Survivre ensemble : la leçon de Tromelin
Tromelin est une toute petite île, loin de tout, une écharde de corail posée sur l’océan Indien. Personne n’y vit. Pas d’arbres, pas d’ombre, juste l’eau qui cerne tout, partout. En 1761, une frégate française, l’Utile, s’y fracasse, abandonnant 160 esclaves malgaches et quelques marins. Ils n’ont rien. Pas de vivres, pas d’outils. Rien, sauf le temps qui s’étire.
Les Blancs construisent un radeau et repartent. Ils promettent de revenir. Ils ne reviennent pas.

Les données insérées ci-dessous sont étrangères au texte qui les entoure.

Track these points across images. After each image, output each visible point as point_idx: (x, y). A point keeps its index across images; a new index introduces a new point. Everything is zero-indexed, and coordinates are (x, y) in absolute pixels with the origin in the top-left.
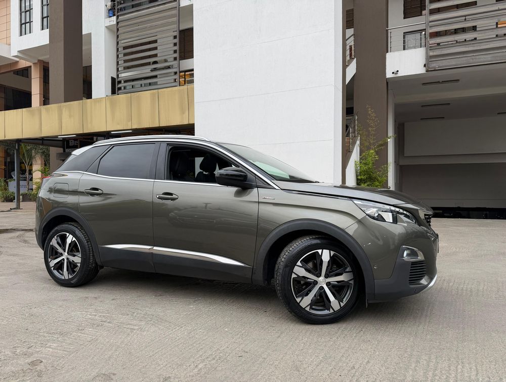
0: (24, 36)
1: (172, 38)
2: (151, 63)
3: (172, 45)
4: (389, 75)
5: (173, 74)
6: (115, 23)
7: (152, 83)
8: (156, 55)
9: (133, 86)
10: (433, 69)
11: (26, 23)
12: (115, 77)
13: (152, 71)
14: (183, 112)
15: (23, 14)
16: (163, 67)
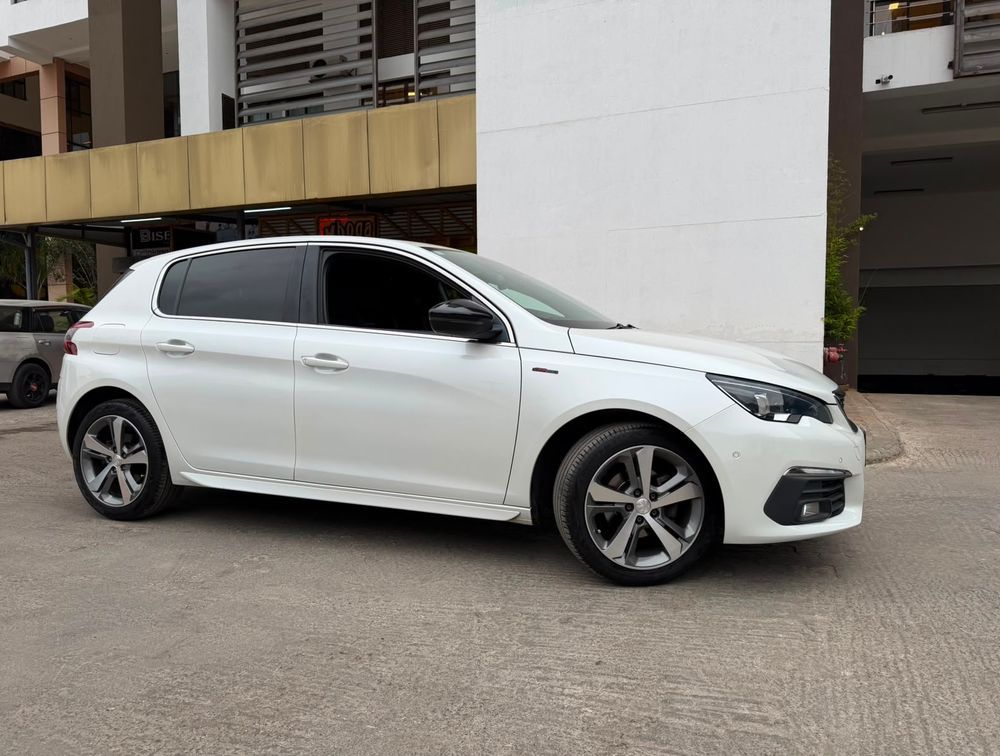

Les esclaves restent. Seuls. Condamnés.
Mais ils font société. Pas par choix, par nécessité. Parce que survivre est un acte collectif. Ils ramassent du bois, cousent des vêtements avec des plumes, façonnent des outils de fortune. Ils organisent le peu d’eau de pluie, rationnent les tortues qu’ils capturent, dressent des feux pour signaler leur présence. Ils créent du lien, des règles, une structure. L’île ne donne rien, ils inventent tout.

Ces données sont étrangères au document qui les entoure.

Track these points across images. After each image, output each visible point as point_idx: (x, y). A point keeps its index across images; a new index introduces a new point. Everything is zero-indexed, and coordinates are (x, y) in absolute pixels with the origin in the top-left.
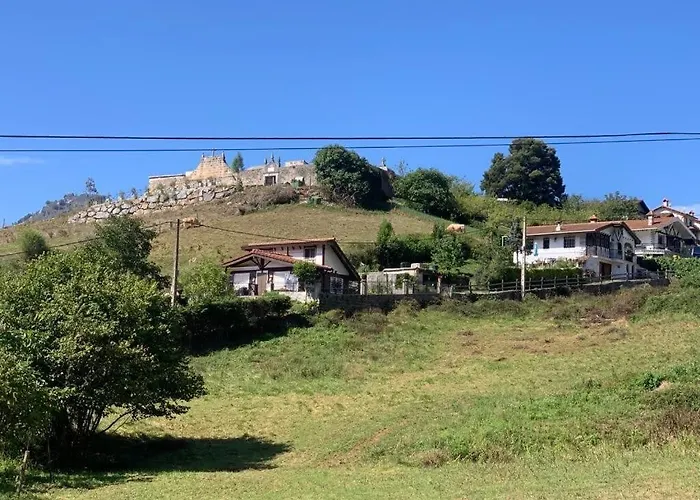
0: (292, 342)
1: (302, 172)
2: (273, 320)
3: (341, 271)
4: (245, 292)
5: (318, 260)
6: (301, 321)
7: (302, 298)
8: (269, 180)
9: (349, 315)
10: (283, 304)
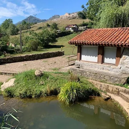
0: (71, 35)
1: (76, 15)
2: (69, 33)
3: (77, 27)
4: (67, 30)
5: (74, 26)
6: (72, 33)
7: (72, 31)
8: (73, 16)
9: (77, 32)
10: (70, 31)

Les mois passent. Les années. L’espoir s’efface, la mémoire du monde aussi. Ils vivent, meurent, enterrent leurs morts. Les naissances ponctuent la survie. Ils ne sont plus des esclaves sans nom, ils deviennent un groupe, une communauté tissée par l’épreuve.

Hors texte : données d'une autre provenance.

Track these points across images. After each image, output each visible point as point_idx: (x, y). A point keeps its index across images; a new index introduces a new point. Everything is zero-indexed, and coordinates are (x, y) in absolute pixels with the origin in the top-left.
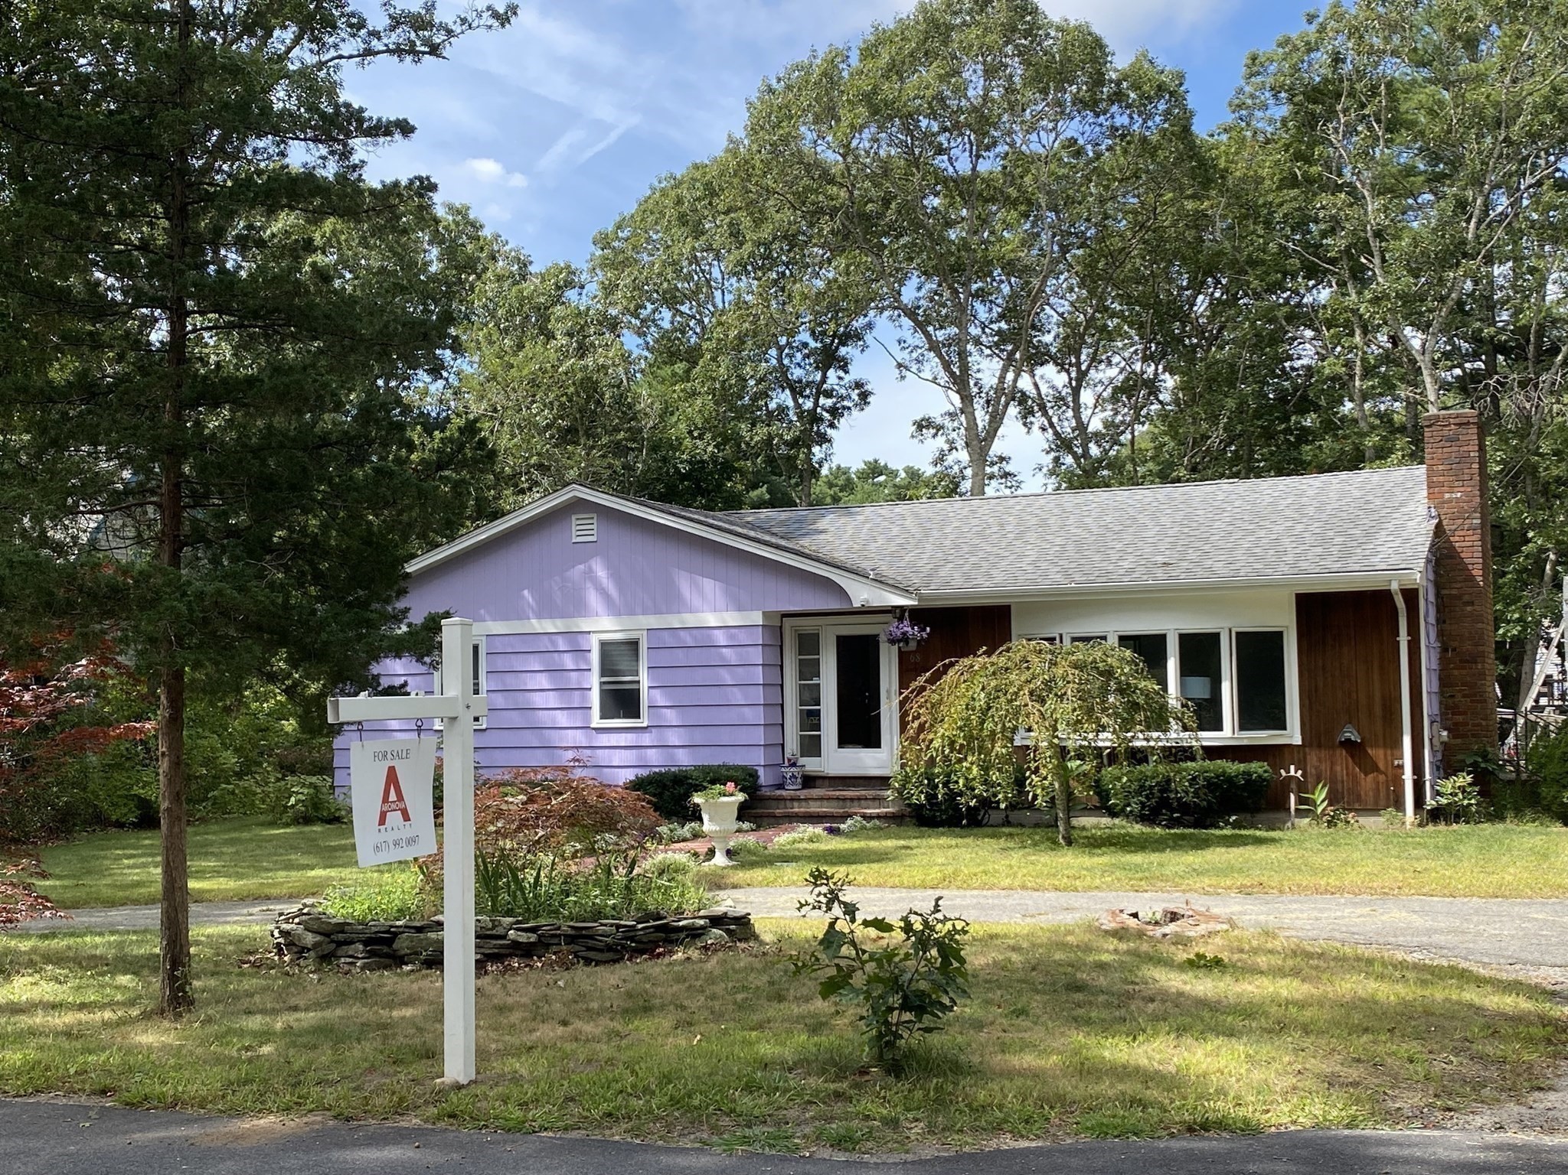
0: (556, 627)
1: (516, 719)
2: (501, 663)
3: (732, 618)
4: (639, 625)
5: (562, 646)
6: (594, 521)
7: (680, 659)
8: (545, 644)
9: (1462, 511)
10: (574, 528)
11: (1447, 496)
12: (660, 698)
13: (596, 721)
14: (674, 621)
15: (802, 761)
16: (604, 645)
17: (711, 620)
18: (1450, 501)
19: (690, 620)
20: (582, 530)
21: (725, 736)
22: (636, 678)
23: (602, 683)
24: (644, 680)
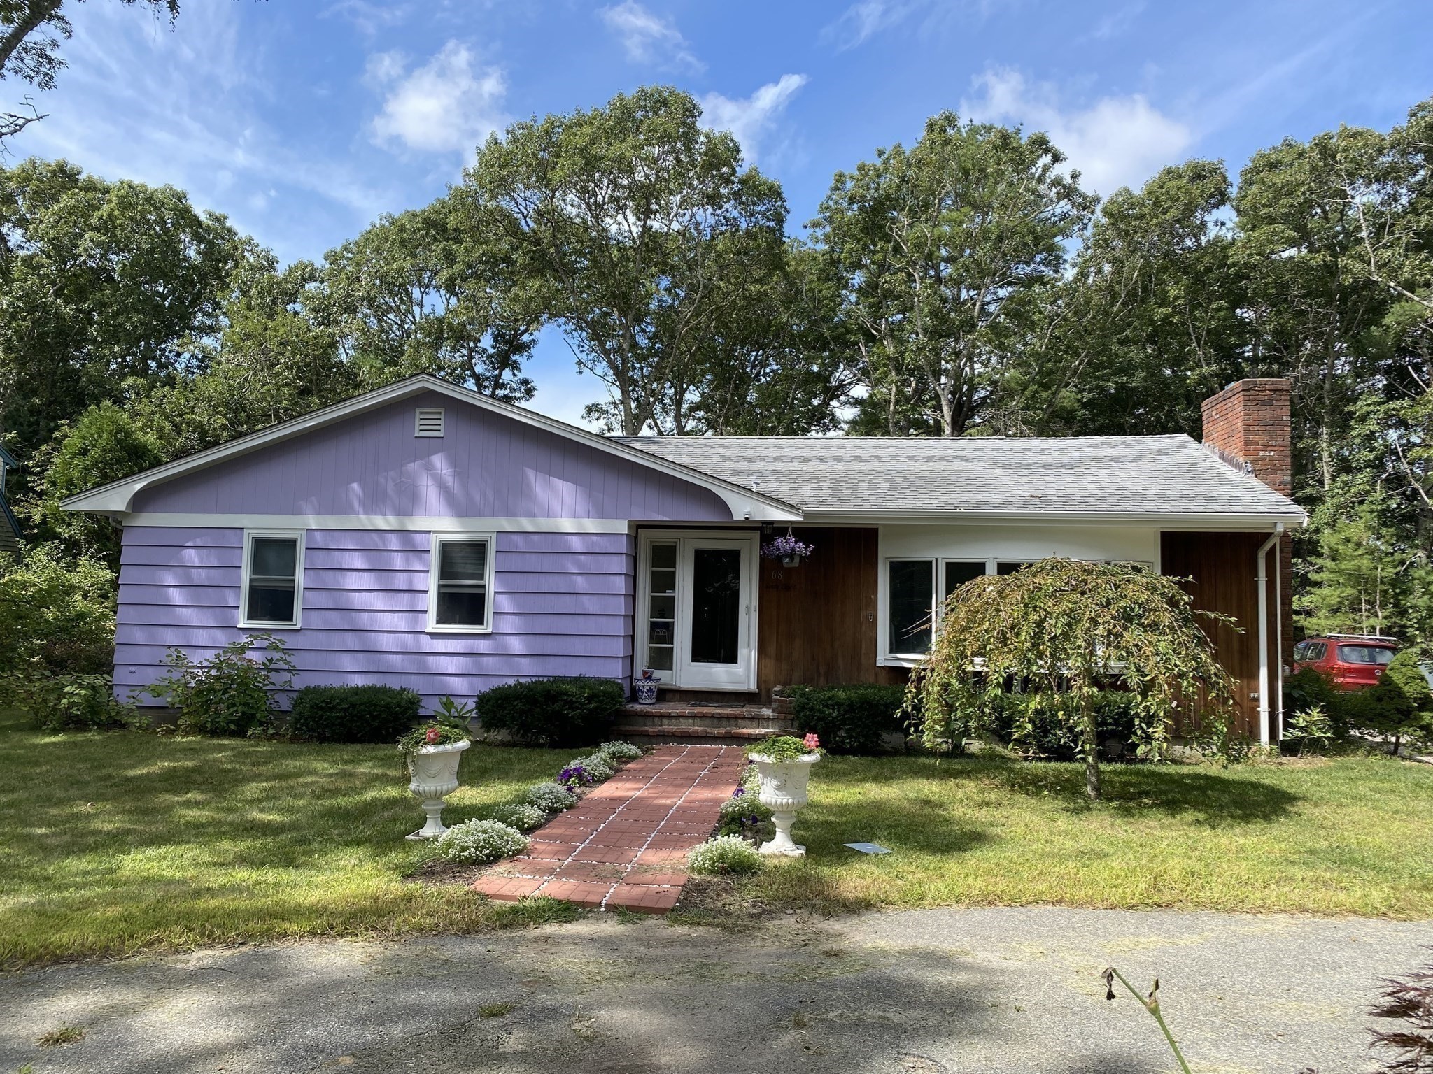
0: (388, 523)
1: (336, 620)
2: (320, 560)
3: (591, 526)
4: (486, 527)
5: (394, 543)
6: (442, 416)
7: (533, 563)
8: (376, 541)
9: (1275, 468)
10: (417, 422)
11: (1261, 453)
12: (506, 604)
13: (431, 624)
14: (527, 525)
15: (657, 674)
16: (446, 548)
17: (567, 525)
18: (1264, 458)
19: (544, 524)
20: (426, 424)
21: (579, 647)
22: (481, 583)
23: (440, 586)
24: (491, 584)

Quand un navire français finit par accoster, quinze ans plus tard, ils ne sont plus que huit. Huit femmes. Huit survivantes d’un ordre social oublié, qui ont prouvé, sur ce caillou aride, que l’humain, toujours, recrée du collectif, même dans l’abandon le plus total.
Faire société, c’est ça. Ce n’est pas un choix. C’est une pulsion. Une nécessité.